I went back and tested permutations of this (as in, having melbands be the main descriptors but with more stats) and I want to say I got some great results at 256/128 with one of the permutations, but in going back to try to figure out which one, I wasn’t able to reproduce it. Perhaps I had a nice sweet spot of amount of training data or something, but as it stands I’m still getting the best results from MFCCs with 512/256 (and more stats).

tremblap · May 3, 2020, 9:39am

This is a vector of truth. My understanding is building candidly on this website and with the PA learning experiments folder. The other two actually know what they are doing. The dialogue between my ignorance (and also those of you who share questions like you) and their knowledge is the point of this project: trying to find a point where we can discuss and share knowledge and exploration and vision without one person doing all the tasks (coding, exploring, poking, implementing, bending) so we all win in this dialogue. Does it make sense? So the extent of my knowledge is shared here 100%, and it isn’t much, but it keeps our questions focused on what we want. So the playing/poking part is quite important, because it allows you to build a different bias in your knowledge and quest. Otherwise I can send you SciKit Learn tutorials (which I have not done myself for the reason I give you) and you can come at it from a data scientist perspective… an in-between could be Rebecca Fiebrink’s class on Kadenze, which I’ve a part of, but again she offers ways to poke at data.

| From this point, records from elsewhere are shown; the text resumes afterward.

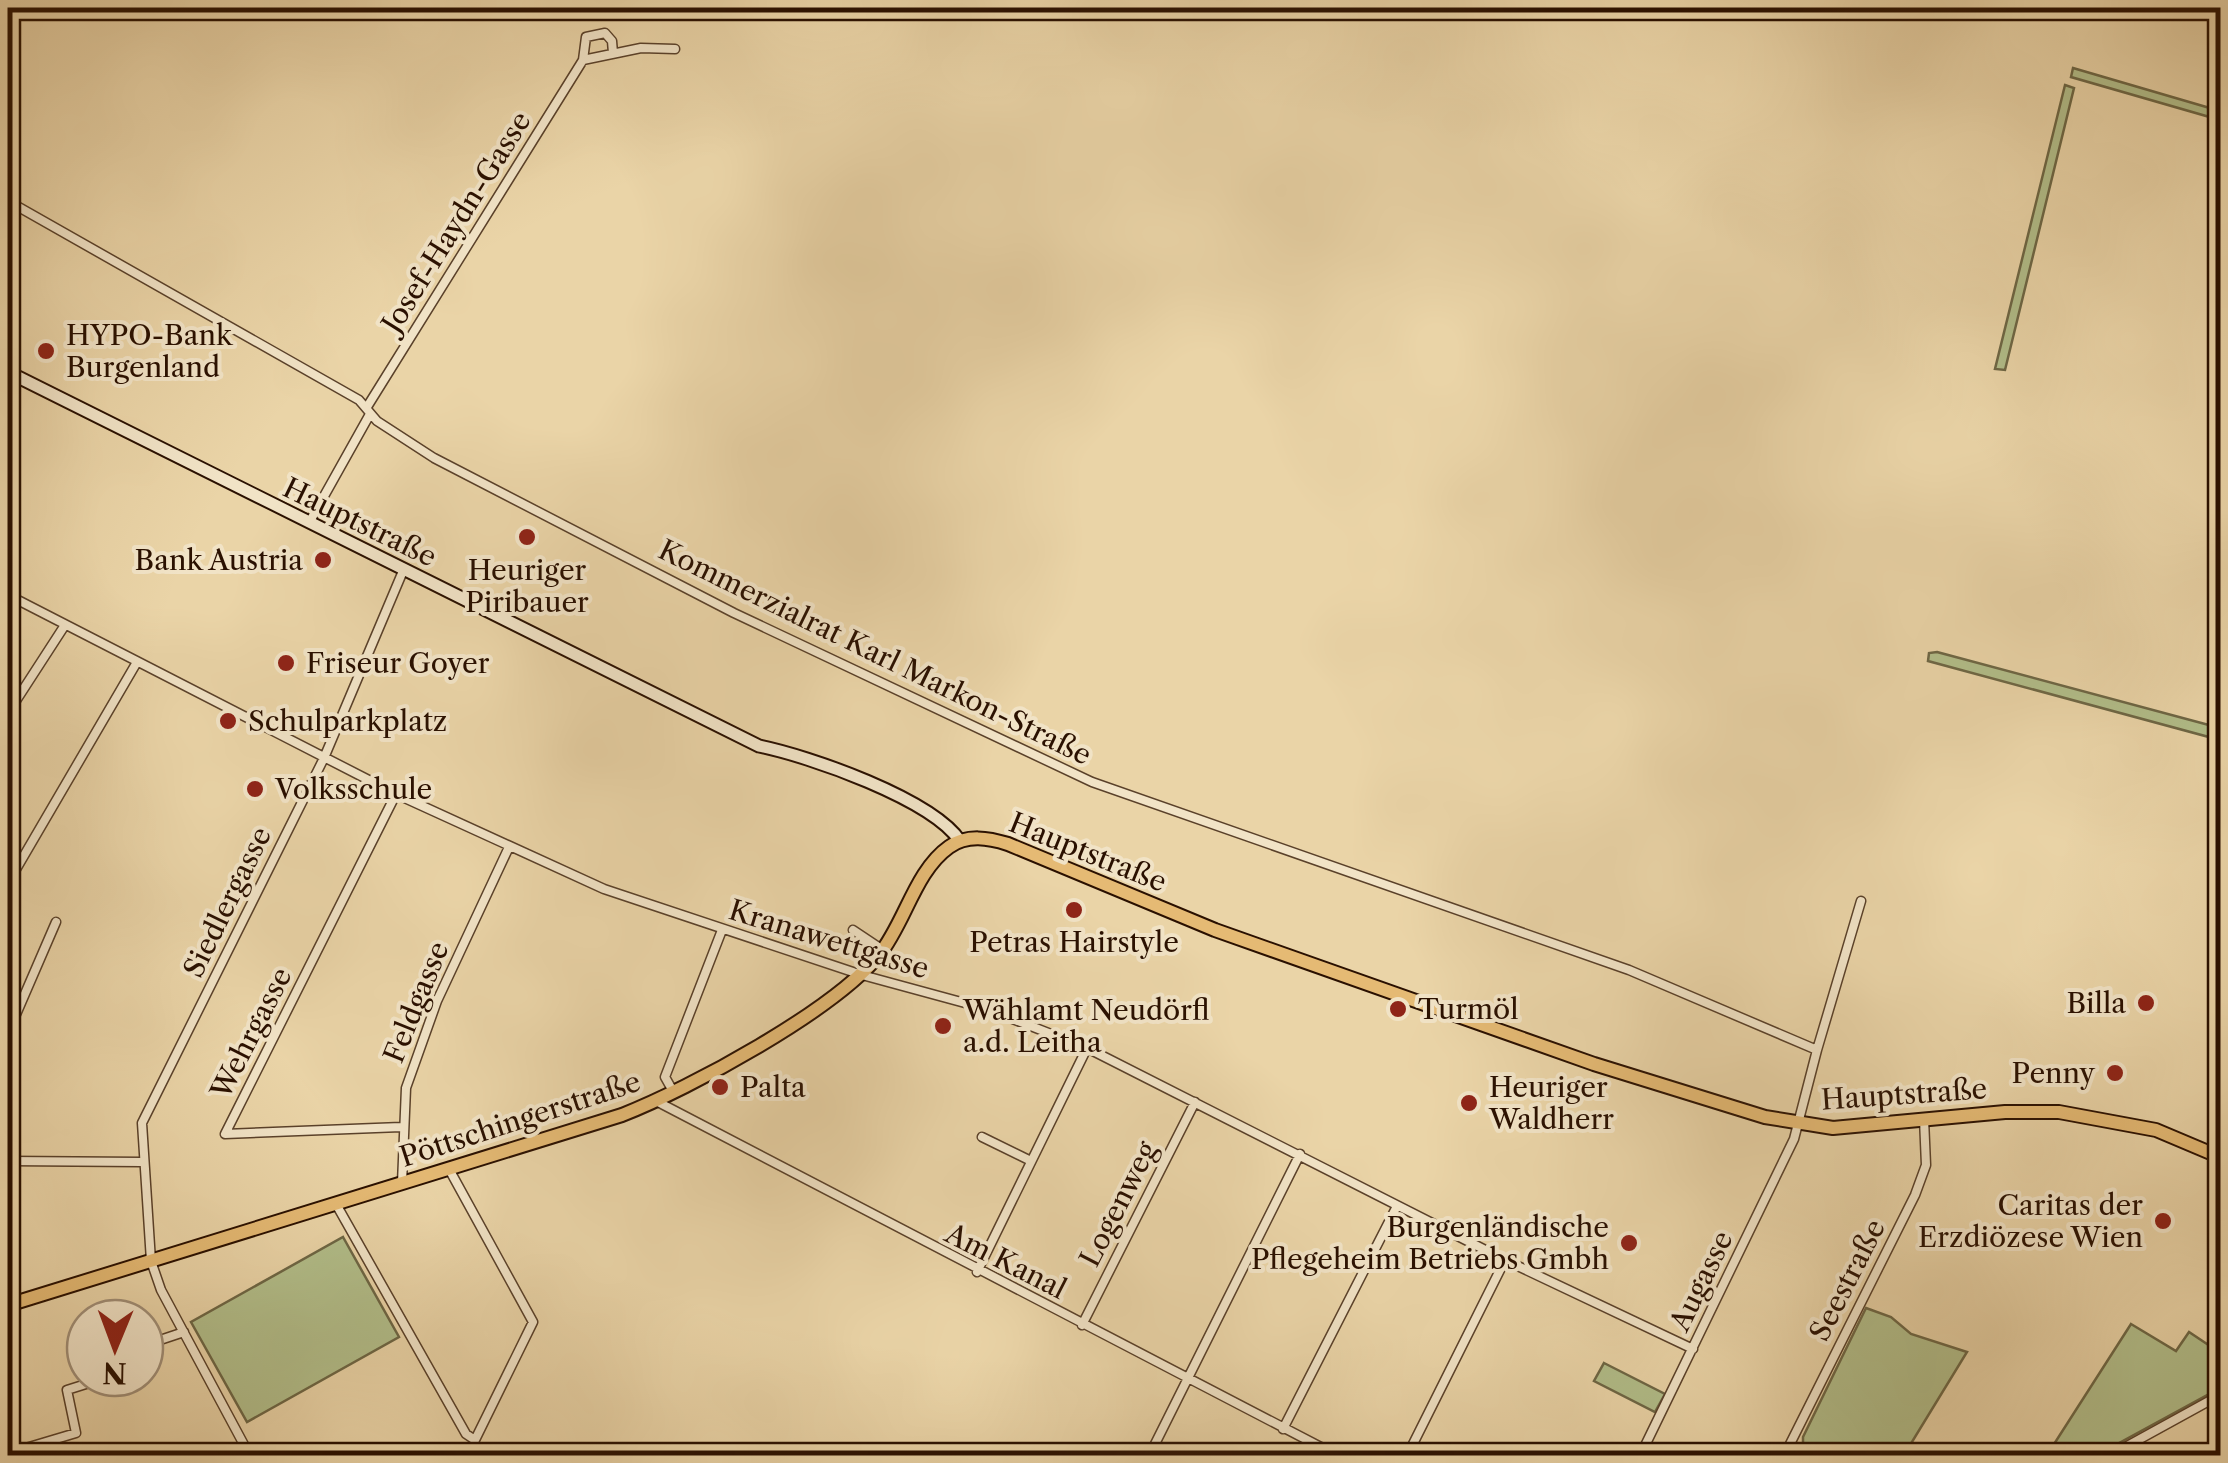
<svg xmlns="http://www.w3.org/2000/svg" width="2228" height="1463" font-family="'Libre Caslon Text',serif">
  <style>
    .green { fill: #b2be8a; stroke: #6e6745; stroke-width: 2.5 }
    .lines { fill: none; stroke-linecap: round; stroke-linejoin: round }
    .street-casing { stroke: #5a412a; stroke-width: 11 }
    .secondary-casing { stroke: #2a1000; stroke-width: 15 }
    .primary-casing { stroke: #2a1000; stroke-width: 16 }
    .street { stroke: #f1e3c6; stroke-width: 8 }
    .secondary { stroke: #f1e3c6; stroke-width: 11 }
    .primary { stroke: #e5ba74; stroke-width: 12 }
    .rail { stroke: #2a1000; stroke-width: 2.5; stroke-dasharray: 18 18; stroke-linecap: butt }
    .poi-dot { fill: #8f2418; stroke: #f1e3c6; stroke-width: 4 }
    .labels { text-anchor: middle; stroke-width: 8; stroke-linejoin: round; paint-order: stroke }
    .street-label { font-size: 28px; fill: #2a1000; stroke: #f1e3c6 }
    .poi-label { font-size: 28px; fill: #2a1000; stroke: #f1e3c6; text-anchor: start }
  </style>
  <rect width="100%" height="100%" fill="#ead4a7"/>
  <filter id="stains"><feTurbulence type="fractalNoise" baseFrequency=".002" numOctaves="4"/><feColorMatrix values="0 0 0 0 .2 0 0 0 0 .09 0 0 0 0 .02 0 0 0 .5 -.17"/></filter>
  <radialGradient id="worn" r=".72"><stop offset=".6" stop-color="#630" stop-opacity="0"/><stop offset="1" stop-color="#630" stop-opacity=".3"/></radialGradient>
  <path class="green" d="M2073,68L2220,111V120L2071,77Z
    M2065,85L2074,88L2005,370L1995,369Z
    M1937,652L2220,728V740L1928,661L1929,653Z
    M343,1237L399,1337L247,1422L191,1322Z
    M1866,1308L1891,1317L1911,1334L1967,1352L1904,1455H1818L1803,1449V1437Z
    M2131,1324L2176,1351L2189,1332L2216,1350L2220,1344V1388L2097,1455H2047Z
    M1604,1363L1665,1394L1655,1412L1594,1381Z"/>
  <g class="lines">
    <g class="street-casing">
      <path id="street" d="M583,60L586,37L605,33L612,41L613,53
        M8,201L359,400L377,421L434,458L734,613L1092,782L1629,970L1817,1050L1794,1139L1640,1456
        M367,407L583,60L641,48L675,49
        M309,523L370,414
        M8,595L396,794L604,889L862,975L987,1009L1087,1048L1505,1260L1693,1349
        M8,713L65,625
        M396,794L225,1134L401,1127
        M8,883L137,662
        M853,930L883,950
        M8,1033L56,922
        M1817,1050L1861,901
        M674,1093L665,1077L722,930
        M656,1101L1338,1456
        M982,1137L1031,1161
        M8,1161L142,1162
        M402,1183L406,1088L437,1001L509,847
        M336,1204L466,1434L475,1440L533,1322L449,1169
        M977,1272L1087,1048
        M1082,1325L1195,1102
        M145,1345L184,1332
        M1283,1429L1397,1206
        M8,1446L9,1453L76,1433L67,1390L105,1378
        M1789,1446L1808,1456
        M250,1456L161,1290L151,1261L142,1123L324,758L403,571
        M1149,1456L1300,1154
        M1304,1456L1310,1442
        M1407,1456L1505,1260
        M1784,1456L1915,1195L1926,1165L1924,1119
        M2109,1456L2220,1395"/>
    </g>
    <g class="secondary-casing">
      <path id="secondary" d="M8,372L759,746C809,756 932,799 960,841"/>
    </g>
    <g class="primary-casing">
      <path id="primary" d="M8,1305L622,1115C691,1088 833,1011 879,955C905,923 915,871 949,847C967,834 989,838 1008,844L1215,930L1594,1064L1765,1117L1833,1128L2005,1112H2059L2156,1130L2220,1157"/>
    </g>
    <use href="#street" class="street"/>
    <use href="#secondary" class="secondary"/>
    <use href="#primary" class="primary"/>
    <path class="rail" d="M308,8H412"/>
  </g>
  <g class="poi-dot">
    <circle cx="46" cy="351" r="10"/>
    <circle cx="527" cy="537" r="10"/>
    <circle cx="323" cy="560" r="10"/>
    <circle cx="286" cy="663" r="10"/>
    <circle cx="228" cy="721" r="10"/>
    <circle cx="255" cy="789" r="10"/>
    <circle cx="1074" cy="910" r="10"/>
    <circle cx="2146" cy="1003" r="10"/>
    <circle cx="1398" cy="1009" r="10"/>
    <circle cx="943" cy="1026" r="10"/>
    <circle cx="2115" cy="1073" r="10"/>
    <circle cx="720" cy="1087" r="10"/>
    <circle cx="1469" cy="1103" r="10"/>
    <circle cx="2163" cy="1221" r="10"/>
    <circle cx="1629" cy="1243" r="10"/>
  </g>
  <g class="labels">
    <g class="street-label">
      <text transform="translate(456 222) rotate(-58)" y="10">Josef-Haydn-Gasse</text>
      <text transform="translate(360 522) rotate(26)" y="10">Hauptstraße</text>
      <text transform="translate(875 652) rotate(26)" y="10">Kommerzialrat Karl Markon-Straße</text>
      <text transform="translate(1088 852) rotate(22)" y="10">Hauptstraße</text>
      <text transform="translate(227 902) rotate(-64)" y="10">Siedlergasse</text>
      <text transform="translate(829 939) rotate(17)" y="10">Kranawettgasse</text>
      <text transform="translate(416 1002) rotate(-68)" y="10">Feldgasse</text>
      <text transform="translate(251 1033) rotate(-63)" y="10">Wehrgasse</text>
      <text transform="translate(1904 1094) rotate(-4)" y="10">Hauptstraße</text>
      <text transform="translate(520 1119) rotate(-18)" y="10">Pöttschingerstraße</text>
      <text transform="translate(1118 1204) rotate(-63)" y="10">Logenweg</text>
      <text transform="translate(1006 1261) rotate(27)" y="10">Am Kanal</text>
      <text transform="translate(1847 1280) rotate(-63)" y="10">Seestraße</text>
      <text transform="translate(1701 1281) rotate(-64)" y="10">Augasse</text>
    </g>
    <g class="poi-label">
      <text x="66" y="345">HYPO-Bank<tspan x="66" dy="32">Burgenland</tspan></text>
      <text x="303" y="570" text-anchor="end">Bank Austria</text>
      <text x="527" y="580" text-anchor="middle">Heuriger<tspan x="527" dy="32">Piribauer</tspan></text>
      <text x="306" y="673">Friseur Goyer</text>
      <text x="248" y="731">Schulparkplatz</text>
      <text x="275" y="799">Volksschule</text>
      <text x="1074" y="952" text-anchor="middle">Petras Hairstyle</text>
      <text x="2126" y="1013" text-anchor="end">Billa</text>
      <text x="1418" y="1019">Turmöl</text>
      <text x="963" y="1020">Wählamt Neudörfl<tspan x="963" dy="32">a.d. Leitha</tspan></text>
      <text x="2095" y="1083" text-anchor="end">Penny</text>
      <text x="740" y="1097">Palta</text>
      <text x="1489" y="1097">Heuriger<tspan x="1489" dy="32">Waldherr</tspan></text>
      <text x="2143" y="1215" text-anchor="end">Caritas der<tspan x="2143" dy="32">Erzdiözese Wien</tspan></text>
      <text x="1609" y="1237" text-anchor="end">Burgenländische<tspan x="1609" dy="32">Pflegeheim Betriebs Gmbh</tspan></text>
    </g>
  </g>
  <rect width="2228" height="1463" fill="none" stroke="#ead4a7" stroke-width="40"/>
  <rect x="10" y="10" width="2208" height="1443" fill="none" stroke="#2a1000" stroke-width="5"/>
  <rect x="20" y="20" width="2188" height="1423" fill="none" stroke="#2a1000" stroke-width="2.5"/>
  <g transform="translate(115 1348) rotate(181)"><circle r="48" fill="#f1e3c6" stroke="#a18f77" stroke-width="2.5"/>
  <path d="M0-8L18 38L0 25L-18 38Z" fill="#8f2418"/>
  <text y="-15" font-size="28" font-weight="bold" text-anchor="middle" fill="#2a1000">N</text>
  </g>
  <rect width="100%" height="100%" filter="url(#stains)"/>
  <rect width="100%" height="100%" fill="url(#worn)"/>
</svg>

Now if you want to see your data, you have a problem that we all have: visualising 96D in 2D. see below for some examples on how imperfect that is. Another approach is the clustering you get in our objects for now: it will tell you how many items per cluster and you can try to see which descriptor gives you 2 strong classes.

This thread is about the app I was talking about. This and this threads are about other visualisation possibilities.

Again, as we discussed, if you try more segregated values (further in the space, very different) as your training data, or another approach is to train the ambiguous space. I’ve never tried either but you can now.